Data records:
#####
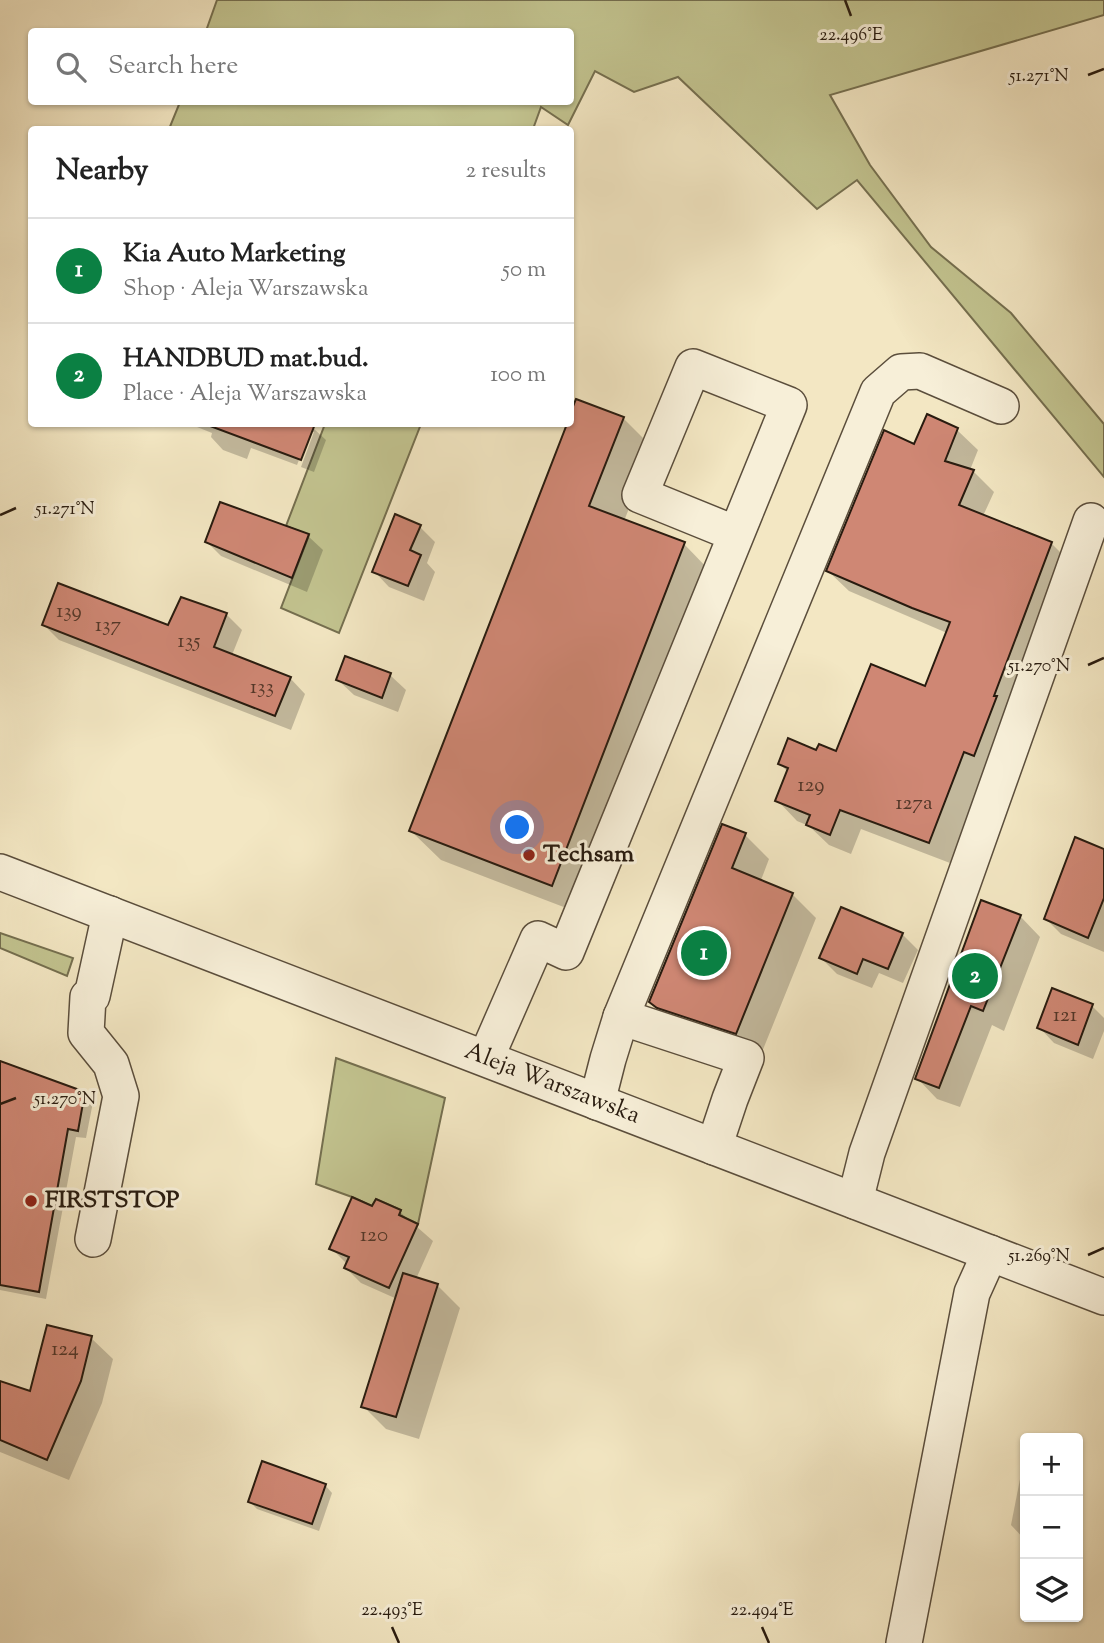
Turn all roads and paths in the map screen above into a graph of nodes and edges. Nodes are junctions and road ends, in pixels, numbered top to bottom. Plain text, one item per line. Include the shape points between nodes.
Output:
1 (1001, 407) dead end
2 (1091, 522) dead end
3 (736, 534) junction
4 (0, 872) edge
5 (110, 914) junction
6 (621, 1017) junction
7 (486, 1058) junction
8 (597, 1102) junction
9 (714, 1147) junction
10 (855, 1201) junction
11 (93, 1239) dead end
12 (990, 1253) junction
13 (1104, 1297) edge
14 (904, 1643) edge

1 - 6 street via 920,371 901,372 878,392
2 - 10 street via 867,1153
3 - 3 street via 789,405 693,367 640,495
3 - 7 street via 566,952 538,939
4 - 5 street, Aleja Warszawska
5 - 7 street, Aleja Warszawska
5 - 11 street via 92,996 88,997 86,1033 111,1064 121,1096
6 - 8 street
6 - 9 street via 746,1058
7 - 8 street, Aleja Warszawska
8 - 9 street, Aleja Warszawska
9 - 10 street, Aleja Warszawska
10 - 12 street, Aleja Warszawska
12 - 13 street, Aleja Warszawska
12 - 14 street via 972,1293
#####
TASK DETAILS: Please return all of the entries word for word, excluding the pictures.

FINISHED TASK:
Turn all roads and paths in the map screen above into a graph of nodes and edges. Nodes are junctions and road ends, in pixels, numbered top to bottom. Plain text, one item per line. Include the shape points between nodes.
Output:
1 (1001, 407) dead end
2 (1091, 522) dead end
3 (736, 534) junction
4 (0, 872) edge
5 (110, 914) junction
6 (621, 1017) junction
7 (486, 1058) junction
8 (597, 1102) junction
9 (714, 1147) junction
10 (855, 1201) junction
11 (93, 1239) dead end
12 (990, 1253) junction
13 (1104, 1297) edge
14 (904, 1643) edge

1 - 6 street via 920,371 901,372 878,392
2 - 10 street via 867,1153
3 - 3 street via 789,405 693,367 640,495
3 - 7 street via 566,952 538,939
4 - 5 street, Aleja Warszawska
5 - 7 street, Aleja Warszawska
5 - 11 street via 92,996 88,997 86,1033 111,1064 121,1096
6 - 8 street
6 - 9 street via 746,1058
7 - 8 street, Aleja Warszawska
8 - 9 street, Aleja Warszawska
9 - 10 street, Aleja Warszawska
10 - 12 street, Aleja Warszawska
12 - 13 street, Aleja Warszawska
12 - 14 street via 972,1293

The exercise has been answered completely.